Читать «Мой Дневник. 1916 - 1917 - 1918» онлайн

Александр Бенуа

МОЙ ДНЕВНИК 1916 - 1917 - 1918

К Ч И Т А Т Е Л Ю

ФЕВРАЛЬ 1917 года

Среда, 1/14 февраля

В 2 ч. с Атей и Надей в Кушелевской галерее музея Академии художеств198]. Ничуть не разочарован в этом, очень изысканном, собрании характерных для середины XIX в. картин. Напротив, продолжаю, находясь в ней, испытывать то же впечатление чего-то лакомого, изощренного, рагутантного1, то же любование удивительным мастерством (даже и у совсем второстепенных художников) — в самых разнообразных проявлениях. Какой чудесный, между прочим, приморский пейзаж Hoguet . Обошел с Визелем отделение старых русских картин (снова по-новому развешенных), а также довольно жалкую (даже более жалкую, нежели я ожидал) выставку покойного Крачковского. Его молодые этюды с натуры и те слабы, безжизненны. — Дома снова Скамони. Он уверен, что никаких серьезных беспорядков не будет, а будут только разрозненные и незадачливые забастовки на почве отдельных рабочих домогательств. Но он так судит по учреждению, во главе которого он стоит и которое работает в более культурных, им и созданных, условиях, нежели многие другие — более по размерам грандиозные предприятия, нежели типография Голике—Вильборг. У них рабочие, скорее, довольны своим, к тому же сильно за последнее время улучшившимся, положением. «Швейцар у них получает теперь больше, нежели прежде метранпаж».

Четверг, 2/15 февраля

Уже некоторое время, как наслаждаюсь чтением записок художника Манлиха*. Какая отражается в них милая гуманная и гуманитарная культура!
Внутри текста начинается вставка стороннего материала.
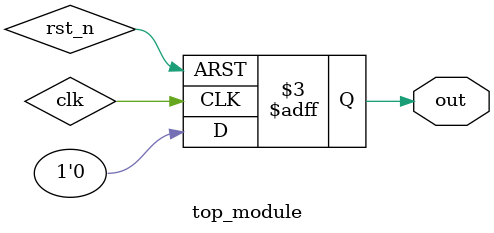
<source format=sv>
module top_module(
	output reg out);

	always @(posedge clk or negedge rst_n)
	begin
		if (!rst_n)
			out <= 1'b0;
		else
			out <= 1'b0;
	end

endmodule

</source>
Жаль только, что приходится это читать по-немецки, тогда как оригинал написан (как и записки Ходовецкого) — по-французски. Заходил к Бразу. Ну как он может верить, что приобретенная им недавно «Голова воина» — Рембрандта?! Это явная подделка, и даже плохая. На всякого мудреца довольно простоты...

Пятница, 3/16 февраля

Бьюсь с Меркурием. Возвращаюсь к самому первоначальному эскизу, там, где он сидит, отставив правую ногу. — Гринберг привез корректуру последней партии иллюстраций к моей монографии. На сей раз красочные (трехцветки) немного более удовлетворительны, но все же какая досада, что вся работа производилась не у Голике—Вильборг! Берет ужас, что в общем книга выйдет нелепой и меня вовсе не передающей. — У Акицы род инфлюэнцы.

Суббота, 4/17 февраля

Отправил Гржебину обстоятельное письмо с выяснением моих «вкусовых требований» и с категорическим запрещением помещать в «Радуге» ужасные рисунки Реми. Вскоре по телефону ответ. Он со всем согласен, а Горький не только не обижен, но глубоко тронут моей не уступчивостью. Ну и отлично. Отлегло от сердца. А то нет ничего противнее, нежели из каких-то побочных соображений давать свою апробацию, свою подпись под вещи, от которых претит. — Заходил несчастный Левитский — фанатик книги, по-прежнему на всех негодующий. Он забрал у меня материалы для какого-то плаката в арабском вкусе! Увы, я испытываю ныне настоящее страдание, когда приходится отдавать любую виньетку, любую картинку, — до того я проучен российской непорядочностью и в этой области. — Кока увлекается домашним кинематографом и тратит свои сбережения на покупку подержанных фильмов. — Вечером с братьями Лансере и Яремичем у Обера — смотреть принадлежащую ему коллекцию произведений художника-любителя Баганца — ученика М. Зичи. Обер, нуждаясь в деньгах, намерен ее продать. Две из этих необычайно мастерских акварелей я сам возьму с удовольствием, но всП в целом трудно пристроить. Совсем прекрасна большая акварель (вид с птичьего полета на Красный мост[99]).